Rodrigo told me the history of the place which began as a personal mission over 30 years ago, when he and his partner Rebeca Justica were inspired to save the forest from loggers and miners. They built a small rustic bamboo lodge for scientists and visitors. Initially tourism was seen less important than conservation, but recently its role is seen as crucial to sustainable growth. There are now two very comfortable cabins with en-suite facilities, king-size beds and a view of the Umachaca river.
Visitors can hike 40 km of trails, dive into natural pools, visit waterfalls, experience Ecuador’s first coffee-tour, bird-watch, visit the organic gardens, or simply relax in a hammock. Rodrigo showed me plans for new eco-friendly cabins he plans to construct. The friendly staff are all recruited from local communities, so Spanish is the main language, but English-speaking guides are contracted. The food is good hearty Ecuadorian food such as soup with morocho, a kind of rice-like corn, fried plantains, tortillas de yuca and orange cake washed down with locally produced coffee.
I headed-off on the trail with a guide in search of bears. They migrate here in August to October and had recently been filmed by the BBC for a Natural World documentary. Sadly, I was a few weeks late, the only traces left were droppings.
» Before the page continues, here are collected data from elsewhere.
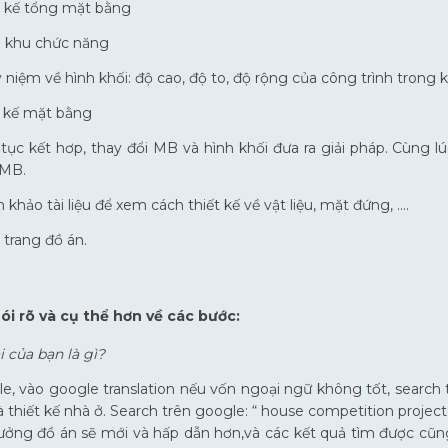
t kế tổng mặt bằng
 khu chức năng
 niệm về hình khối: độ cao, độ to, độ rộng của công trình trong k
 kế mặt bằng
tục kết hơp, thay đổi MB và hình khối đưa ra giải pháp. Cùng 
 MB.
khảo tài liệu để xem cách thiết kế về vật liệu, mặt đứng, ….
trang đồ án.
nói rõ và cụ thể hơn về các bước:
 của bạn là gì?
e, vào google translation nếu vốn ngoại ngữ không tốt, search 
à thiết kế nhà ở. Search trên google: “ house competition project
tưởng đồ án sẽ mới và hấp dẫn hơn,và các kết quả tìm được cũn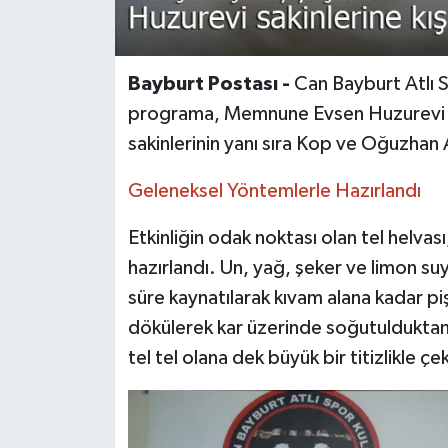
Bayburt Postası -
Can Bayburt Atlı S
programa, Memnune Evsen Huzurevi Ya
sakinlerinin yanı sıra Kop ve Oğuzhan 
Geleneksel Yöntemlerle Hazırlandı
Etkinliğin odak noktası olan tel helvas
hazırlandı. Un, yağ, şeker ve limon s
süre kaynatılarak kıvam alana kadar piş
dökülerek kar üzerinde soğutulduktan s
tel tel olana dek büyük bir titizlikle çek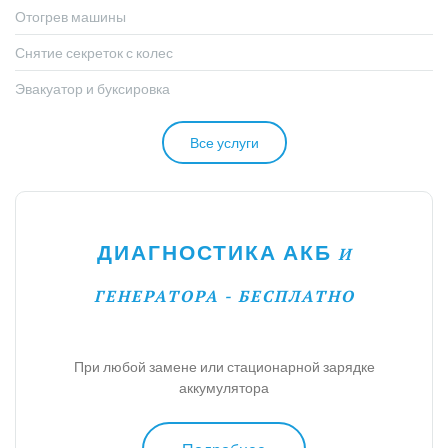
Отогрев машины
Снятие секреток с колес
Эвакуатор и буксировка
Все услуги
ДИАГНОСТИКА АКБ
И
ГЕНЕРАТОРА - БЕСПЛАТНО
При любой замене или стационарной зарядке
аккумулятора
They are partial to a kind of fruit that looks like tiny wild avocados (aguacatillo). I did see plenty of butterflies and insects, tropical plants and many birds. It helps to have a local expert to identify these. The cloud forest has a lot of species, but mainly heard not seen.
I also watched a pair of enchanting torrent ducks. They sat upon rocks amid the rapids of the fast flowing stream. They feed upon larvae beneath the rocks and are extraordinary to watch.
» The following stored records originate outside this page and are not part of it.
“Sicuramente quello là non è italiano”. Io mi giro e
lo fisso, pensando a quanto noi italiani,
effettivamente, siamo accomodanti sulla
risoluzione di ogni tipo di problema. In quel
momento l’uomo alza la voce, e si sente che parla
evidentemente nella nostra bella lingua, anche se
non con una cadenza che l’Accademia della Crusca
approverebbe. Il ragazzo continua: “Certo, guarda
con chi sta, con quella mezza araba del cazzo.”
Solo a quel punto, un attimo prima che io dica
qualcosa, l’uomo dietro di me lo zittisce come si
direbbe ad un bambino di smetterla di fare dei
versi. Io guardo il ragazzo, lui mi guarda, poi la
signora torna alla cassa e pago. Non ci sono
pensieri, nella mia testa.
The reserve belongs to a foundation which has received funding from international conservation organizations. However, owning the land does not protect it, that is achieved by getting the local communities involved and patrolling the terrain. I hope that the plans to develop tourism take-off as financial support in times of Covid are lean. Initiatives like this are a good example to us all – how to save the planet.